One common concern about hiring a wedding band we hear from clients is that each 30 to 60-minute set they play will be followed by a 15 to 30-minute break filled with music from a compilation CD—and that bored guests will vacate the dance floor. But you can manage your band’s need for downtime so it doesn’t disrupt the party too much. Ask the band members to stagger their breaks so there’s live music throughout the night (it may cost an extra fee). Guests will stay entertained and the dance floor will stay full.
- The band will play cheesy tunes.
Worried your wedding band has their mind set on the “Electric Slide” and “The Wobble,” when you’re thinking more along the lines of “Natural Woman” and “This Will Be”? It doesn’t have to be that way—your wedding band wants to play what you want to hear, but you have to communicate your tastes. Don’t rely on words alone—terms like “dance music,” “rock songs” and “slow songs” are vague and can easily be misinterpreted. Make sure you’re on the same music style page and give them a detailed playlist and a do-not-play list.
- The MC always talks too much
You’ve probably heard about (or been to) weddings where a MC, in a misguided attempt to emcee, talked more than the audience bargained for—with cringe-worthy results. An
experienced wedding band MC, however, will only speak when it’s appropriate. To ensure your MC doesn’t abuse their proximity to the mic, be specific about when you want them to talk and when you don’t. If you’re nervous they’ll be a chatterbox, consider sending an example of what you find inappropriate.
- You have total control over everything.
You shouldn’t try to micromanage the music. To some extent, your lists should be guidelines for your pro, not hard-and-fast rules. Your wedding band should know the genre you’re interested in, but let them choose the best way to play the music—after all, it’s their job to keep people on the dance floor. Give your band some flexibility to react to the crowd and adjust the pitch accordingly. You need to trust they know what to do. That’s why you paid all that money!
- Bands love line dances.
The days when it was all the rage for a wedding band to encourage a conga line, the “YMCA” or “The Salsa” are over. Ask for YouTube clips or other footage of previous performances to get a sense of how they interact with the crowd. Just keep in mind you can’t alter a band’s style as easily. If their live act is rambunctious and interactive (complete with line dances), then asking them to change might hamper their performance, and you’re probably better off going with a different group.
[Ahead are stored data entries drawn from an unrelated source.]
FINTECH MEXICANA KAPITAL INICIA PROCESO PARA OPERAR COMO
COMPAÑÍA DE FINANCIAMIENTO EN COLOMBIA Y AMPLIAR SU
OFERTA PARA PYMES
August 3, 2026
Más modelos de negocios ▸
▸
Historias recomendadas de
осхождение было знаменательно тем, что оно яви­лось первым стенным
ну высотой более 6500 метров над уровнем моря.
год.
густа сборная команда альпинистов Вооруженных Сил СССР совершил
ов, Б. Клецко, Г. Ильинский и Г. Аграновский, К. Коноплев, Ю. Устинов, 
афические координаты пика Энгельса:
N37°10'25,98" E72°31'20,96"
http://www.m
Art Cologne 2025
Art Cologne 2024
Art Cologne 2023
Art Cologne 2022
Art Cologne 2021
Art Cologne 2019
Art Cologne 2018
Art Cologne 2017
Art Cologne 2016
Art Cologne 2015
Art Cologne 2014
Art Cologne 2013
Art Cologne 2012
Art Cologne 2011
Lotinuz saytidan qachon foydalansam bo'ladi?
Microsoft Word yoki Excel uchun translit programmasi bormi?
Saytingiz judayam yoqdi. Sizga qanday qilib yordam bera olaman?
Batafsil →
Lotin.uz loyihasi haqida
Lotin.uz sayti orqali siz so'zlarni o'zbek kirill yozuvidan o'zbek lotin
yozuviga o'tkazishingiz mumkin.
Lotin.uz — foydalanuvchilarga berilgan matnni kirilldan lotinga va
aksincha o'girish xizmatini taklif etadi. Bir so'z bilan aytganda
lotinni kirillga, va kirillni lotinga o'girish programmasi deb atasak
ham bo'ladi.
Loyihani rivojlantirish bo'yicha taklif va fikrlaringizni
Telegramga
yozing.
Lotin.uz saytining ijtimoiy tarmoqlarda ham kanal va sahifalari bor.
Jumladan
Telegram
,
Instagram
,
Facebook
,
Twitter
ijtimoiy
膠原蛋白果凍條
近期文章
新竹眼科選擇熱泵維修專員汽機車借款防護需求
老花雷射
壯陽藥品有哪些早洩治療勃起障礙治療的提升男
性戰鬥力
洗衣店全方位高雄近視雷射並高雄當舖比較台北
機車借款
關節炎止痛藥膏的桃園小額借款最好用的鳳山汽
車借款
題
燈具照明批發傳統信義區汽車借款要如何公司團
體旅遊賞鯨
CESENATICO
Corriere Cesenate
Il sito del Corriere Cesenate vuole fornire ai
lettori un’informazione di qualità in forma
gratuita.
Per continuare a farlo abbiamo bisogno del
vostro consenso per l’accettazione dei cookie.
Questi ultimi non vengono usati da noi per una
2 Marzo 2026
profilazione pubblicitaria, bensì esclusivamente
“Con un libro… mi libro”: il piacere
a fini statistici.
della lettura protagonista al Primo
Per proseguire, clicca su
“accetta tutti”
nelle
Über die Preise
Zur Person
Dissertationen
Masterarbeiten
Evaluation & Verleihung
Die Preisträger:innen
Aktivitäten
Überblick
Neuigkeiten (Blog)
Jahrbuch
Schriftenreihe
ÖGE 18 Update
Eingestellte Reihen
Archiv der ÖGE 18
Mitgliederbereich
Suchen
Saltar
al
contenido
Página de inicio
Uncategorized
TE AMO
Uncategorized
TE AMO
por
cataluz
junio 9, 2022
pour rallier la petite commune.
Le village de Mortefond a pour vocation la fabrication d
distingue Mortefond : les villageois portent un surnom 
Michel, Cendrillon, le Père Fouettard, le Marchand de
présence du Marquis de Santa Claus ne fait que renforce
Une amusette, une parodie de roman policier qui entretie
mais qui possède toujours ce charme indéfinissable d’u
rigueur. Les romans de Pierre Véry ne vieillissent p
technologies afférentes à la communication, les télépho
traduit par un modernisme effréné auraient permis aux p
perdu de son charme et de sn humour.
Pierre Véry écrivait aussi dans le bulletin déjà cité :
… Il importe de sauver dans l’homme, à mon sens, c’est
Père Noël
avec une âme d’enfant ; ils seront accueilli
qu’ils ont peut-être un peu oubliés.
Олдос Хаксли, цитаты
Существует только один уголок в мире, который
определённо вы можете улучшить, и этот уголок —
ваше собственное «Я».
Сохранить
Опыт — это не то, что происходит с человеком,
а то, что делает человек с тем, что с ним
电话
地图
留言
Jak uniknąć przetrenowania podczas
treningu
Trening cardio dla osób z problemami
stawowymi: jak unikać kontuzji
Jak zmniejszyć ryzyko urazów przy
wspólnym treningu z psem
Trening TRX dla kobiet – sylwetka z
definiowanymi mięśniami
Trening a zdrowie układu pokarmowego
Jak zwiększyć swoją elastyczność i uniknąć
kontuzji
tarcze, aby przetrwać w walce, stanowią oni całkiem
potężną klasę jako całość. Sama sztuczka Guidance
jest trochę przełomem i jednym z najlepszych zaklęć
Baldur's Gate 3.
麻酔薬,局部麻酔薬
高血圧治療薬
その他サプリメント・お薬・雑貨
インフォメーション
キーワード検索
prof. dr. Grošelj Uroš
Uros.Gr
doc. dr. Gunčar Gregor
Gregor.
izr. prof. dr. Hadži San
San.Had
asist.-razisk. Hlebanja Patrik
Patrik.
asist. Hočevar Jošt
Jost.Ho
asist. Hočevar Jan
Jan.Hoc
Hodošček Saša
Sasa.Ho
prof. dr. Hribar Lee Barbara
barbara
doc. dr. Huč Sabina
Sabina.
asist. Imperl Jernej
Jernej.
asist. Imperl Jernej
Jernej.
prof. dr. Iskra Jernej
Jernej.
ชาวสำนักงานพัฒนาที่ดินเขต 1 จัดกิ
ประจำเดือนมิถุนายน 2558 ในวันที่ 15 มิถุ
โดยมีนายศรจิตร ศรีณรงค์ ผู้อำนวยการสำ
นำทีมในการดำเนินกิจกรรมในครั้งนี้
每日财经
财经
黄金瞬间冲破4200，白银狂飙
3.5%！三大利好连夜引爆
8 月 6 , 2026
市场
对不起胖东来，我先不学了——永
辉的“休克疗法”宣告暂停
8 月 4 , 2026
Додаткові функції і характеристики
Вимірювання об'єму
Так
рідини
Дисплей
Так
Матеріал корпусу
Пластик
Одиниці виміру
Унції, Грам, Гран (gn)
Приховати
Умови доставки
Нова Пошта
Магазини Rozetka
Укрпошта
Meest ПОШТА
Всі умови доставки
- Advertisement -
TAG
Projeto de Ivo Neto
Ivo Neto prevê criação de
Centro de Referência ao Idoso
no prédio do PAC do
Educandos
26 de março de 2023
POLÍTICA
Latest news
- A band can’t offer enough variety.
You’d be surprised by the musical depth a high-quality wedding band can offer. One indication that a band has versatility is if they have more than one singer—if they have both male and female vocalists, for example, chances are they’re open to a wider range of songs. Though a band may specialize in a style (like big band or soul), they’re professional musicians and should be able to stray at least a little from their niche. If a few of the songs you have your heart set on aren’t in the band’s repertoire, simply ask them to learn the songs before your wedding—most bands will learn between three and five songs if you give them enough notice.
- Hiring a bar band is a good idea.
Unless they also have a lot of experience with weddings, using a band that’s oriented primarily toward nightclubs is risky since they won’t be adept at pleasing a diverse crowd. It’s much smarter to find somebody who has experience in wedding entertainment. If you’re inviting coworkers, grandparents, and children, the entertainment should offer something for everyone.
- Slow songs must come first
Some couples request that their wedding band play slow songs early on to please their older guests, and then switch over to more lively beats so the younger crowd can dominate the floor until the last call. But it can be more fun for you and your guests if you have your band mix it up throughout the night. Alternating between speeds, styles, and eras of music will keep wedding guests of all ages more engaged and encourage them to broaden the range of music they’ll jam out to, with truly memorable results so no one leaves early!
- Bands are loud
A pair of ears would indeed hurt after a while if they were right next to a drum set being played at full volume against a cranked speaker, but that’s far from the wedding band experience. A sound check is about more than whether the members themselves can hear what they’re doing; it’s a necessary precaution to ensure that everyone – including you – can hear everything they’re supposed to, nothing more, nothing less. Make no mistake, all wedding bands will do this to ensure everyone in the room can enjoy what they’re doing. They’ll also adjust the volume accordingly.